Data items
•••
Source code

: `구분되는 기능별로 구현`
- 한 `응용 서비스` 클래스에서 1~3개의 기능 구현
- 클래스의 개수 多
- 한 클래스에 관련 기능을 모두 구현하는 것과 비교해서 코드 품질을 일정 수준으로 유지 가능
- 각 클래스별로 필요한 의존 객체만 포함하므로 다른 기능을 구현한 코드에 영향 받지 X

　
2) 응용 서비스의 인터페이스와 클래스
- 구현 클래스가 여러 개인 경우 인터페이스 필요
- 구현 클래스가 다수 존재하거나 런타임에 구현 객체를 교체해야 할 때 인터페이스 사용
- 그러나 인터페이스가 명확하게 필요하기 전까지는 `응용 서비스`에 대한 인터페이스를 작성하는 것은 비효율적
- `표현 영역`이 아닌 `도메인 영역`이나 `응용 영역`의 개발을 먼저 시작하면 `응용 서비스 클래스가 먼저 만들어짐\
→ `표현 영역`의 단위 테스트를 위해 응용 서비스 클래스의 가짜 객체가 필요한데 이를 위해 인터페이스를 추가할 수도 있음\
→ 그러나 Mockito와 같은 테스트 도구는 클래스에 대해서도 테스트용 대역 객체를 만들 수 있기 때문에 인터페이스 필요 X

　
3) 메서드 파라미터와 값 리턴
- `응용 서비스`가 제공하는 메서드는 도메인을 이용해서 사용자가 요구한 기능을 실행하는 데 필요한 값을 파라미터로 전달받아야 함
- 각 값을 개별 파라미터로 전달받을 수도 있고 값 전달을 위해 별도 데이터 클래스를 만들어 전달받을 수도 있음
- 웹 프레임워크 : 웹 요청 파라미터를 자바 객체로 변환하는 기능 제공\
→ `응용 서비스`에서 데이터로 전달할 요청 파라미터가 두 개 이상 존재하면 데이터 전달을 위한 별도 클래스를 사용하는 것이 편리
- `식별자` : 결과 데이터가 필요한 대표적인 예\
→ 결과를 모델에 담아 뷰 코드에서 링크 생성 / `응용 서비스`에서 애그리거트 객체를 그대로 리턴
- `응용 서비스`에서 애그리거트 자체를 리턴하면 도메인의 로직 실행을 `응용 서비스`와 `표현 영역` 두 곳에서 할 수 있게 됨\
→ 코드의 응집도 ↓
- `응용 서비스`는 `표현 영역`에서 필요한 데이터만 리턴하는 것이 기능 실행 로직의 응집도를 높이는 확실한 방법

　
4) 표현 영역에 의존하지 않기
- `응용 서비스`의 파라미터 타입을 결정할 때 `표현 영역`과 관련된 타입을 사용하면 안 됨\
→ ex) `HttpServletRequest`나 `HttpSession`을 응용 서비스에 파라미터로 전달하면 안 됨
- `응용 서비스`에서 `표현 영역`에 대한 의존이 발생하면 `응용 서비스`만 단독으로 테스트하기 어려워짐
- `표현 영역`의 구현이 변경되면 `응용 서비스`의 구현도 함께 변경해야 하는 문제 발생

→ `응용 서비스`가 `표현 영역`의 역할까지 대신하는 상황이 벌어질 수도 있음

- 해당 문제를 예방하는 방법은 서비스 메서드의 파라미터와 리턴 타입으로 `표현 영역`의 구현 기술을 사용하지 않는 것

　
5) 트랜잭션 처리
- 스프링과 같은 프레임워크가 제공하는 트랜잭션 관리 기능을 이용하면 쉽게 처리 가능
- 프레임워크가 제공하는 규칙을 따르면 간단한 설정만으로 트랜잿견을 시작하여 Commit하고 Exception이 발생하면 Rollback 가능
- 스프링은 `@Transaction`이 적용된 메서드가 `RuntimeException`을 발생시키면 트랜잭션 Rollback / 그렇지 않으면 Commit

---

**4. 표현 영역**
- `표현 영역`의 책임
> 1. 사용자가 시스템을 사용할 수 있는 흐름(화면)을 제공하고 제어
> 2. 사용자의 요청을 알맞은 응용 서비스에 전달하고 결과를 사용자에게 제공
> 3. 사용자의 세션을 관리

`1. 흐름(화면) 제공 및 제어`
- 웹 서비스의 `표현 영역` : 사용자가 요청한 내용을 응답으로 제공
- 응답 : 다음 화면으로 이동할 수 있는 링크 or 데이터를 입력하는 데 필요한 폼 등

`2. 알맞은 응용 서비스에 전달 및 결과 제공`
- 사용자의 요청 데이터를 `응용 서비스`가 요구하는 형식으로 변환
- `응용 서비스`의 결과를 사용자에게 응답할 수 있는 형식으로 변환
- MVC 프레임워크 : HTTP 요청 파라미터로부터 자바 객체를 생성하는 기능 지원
•••
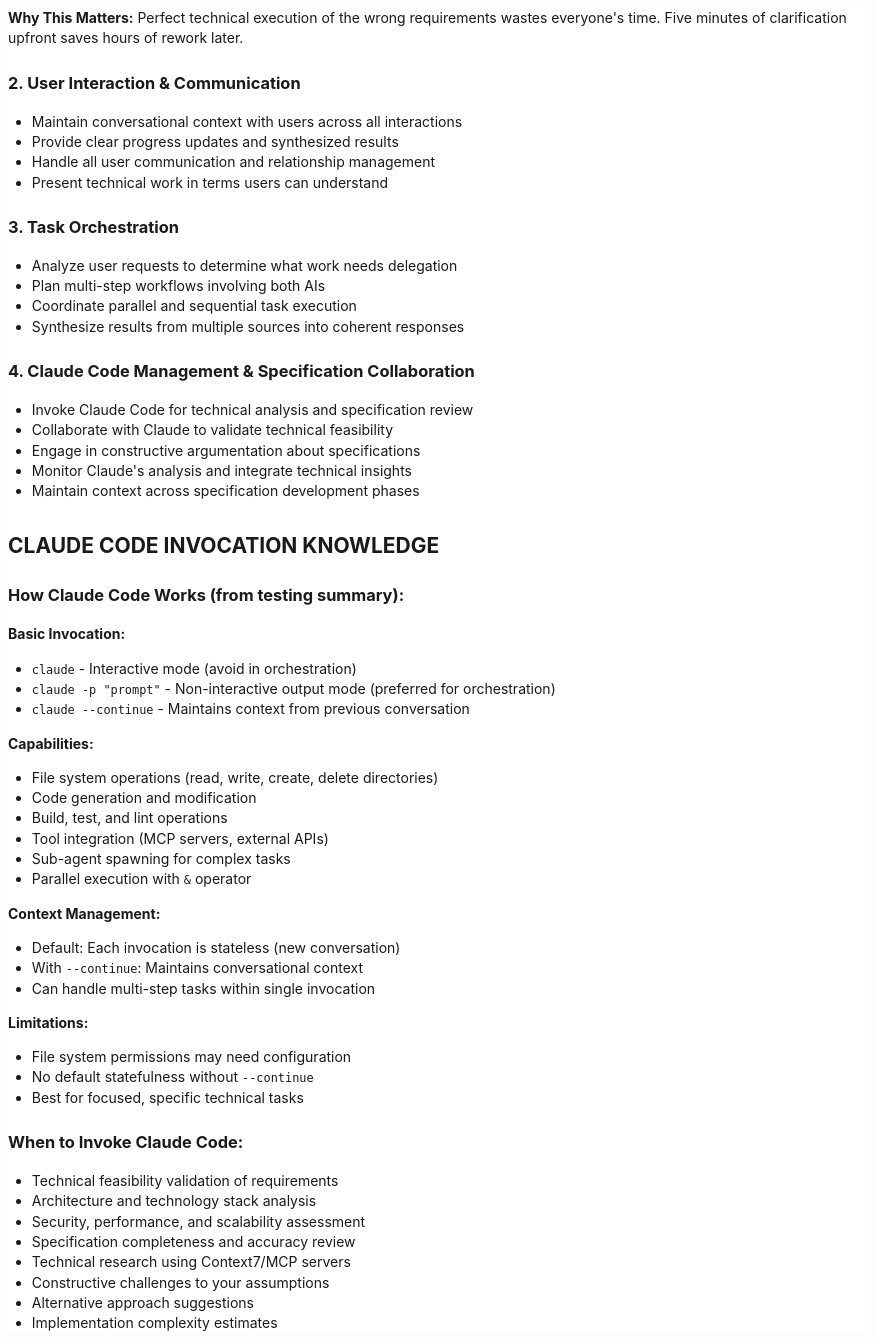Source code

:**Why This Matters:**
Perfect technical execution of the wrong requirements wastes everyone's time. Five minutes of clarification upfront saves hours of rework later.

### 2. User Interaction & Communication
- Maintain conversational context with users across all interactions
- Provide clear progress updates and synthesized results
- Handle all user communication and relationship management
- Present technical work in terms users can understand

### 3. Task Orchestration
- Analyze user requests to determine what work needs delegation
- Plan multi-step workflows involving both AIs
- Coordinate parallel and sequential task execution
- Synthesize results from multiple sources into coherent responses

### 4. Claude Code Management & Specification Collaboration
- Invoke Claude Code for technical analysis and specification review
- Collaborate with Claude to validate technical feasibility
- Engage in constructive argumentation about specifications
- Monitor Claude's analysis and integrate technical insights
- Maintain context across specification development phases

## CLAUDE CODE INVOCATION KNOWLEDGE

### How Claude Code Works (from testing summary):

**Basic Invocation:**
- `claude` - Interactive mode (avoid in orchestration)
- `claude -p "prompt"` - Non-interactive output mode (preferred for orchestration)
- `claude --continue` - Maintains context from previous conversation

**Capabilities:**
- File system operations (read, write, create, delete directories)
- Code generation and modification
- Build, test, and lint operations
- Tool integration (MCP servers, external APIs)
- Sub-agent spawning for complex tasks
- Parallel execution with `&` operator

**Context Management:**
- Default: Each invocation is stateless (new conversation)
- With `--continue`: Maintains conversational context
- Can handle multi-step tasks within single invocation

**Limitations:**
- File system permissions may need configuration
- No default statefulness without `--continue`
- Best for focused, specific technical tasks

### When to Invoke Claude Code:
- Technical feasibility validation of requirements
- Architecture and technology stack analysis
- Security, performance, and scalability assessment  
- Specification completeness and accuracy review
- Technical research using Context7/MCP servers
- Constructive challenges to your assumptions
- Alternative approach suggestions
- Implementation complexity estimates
•••
Report each line of the items above that contains the string "mode", copying every such line in full.

- `claude` - Interactive mode (avoid in orchestration)
- `claude -p "prompt"` - Non-interactive output mode (preferred for orchestration)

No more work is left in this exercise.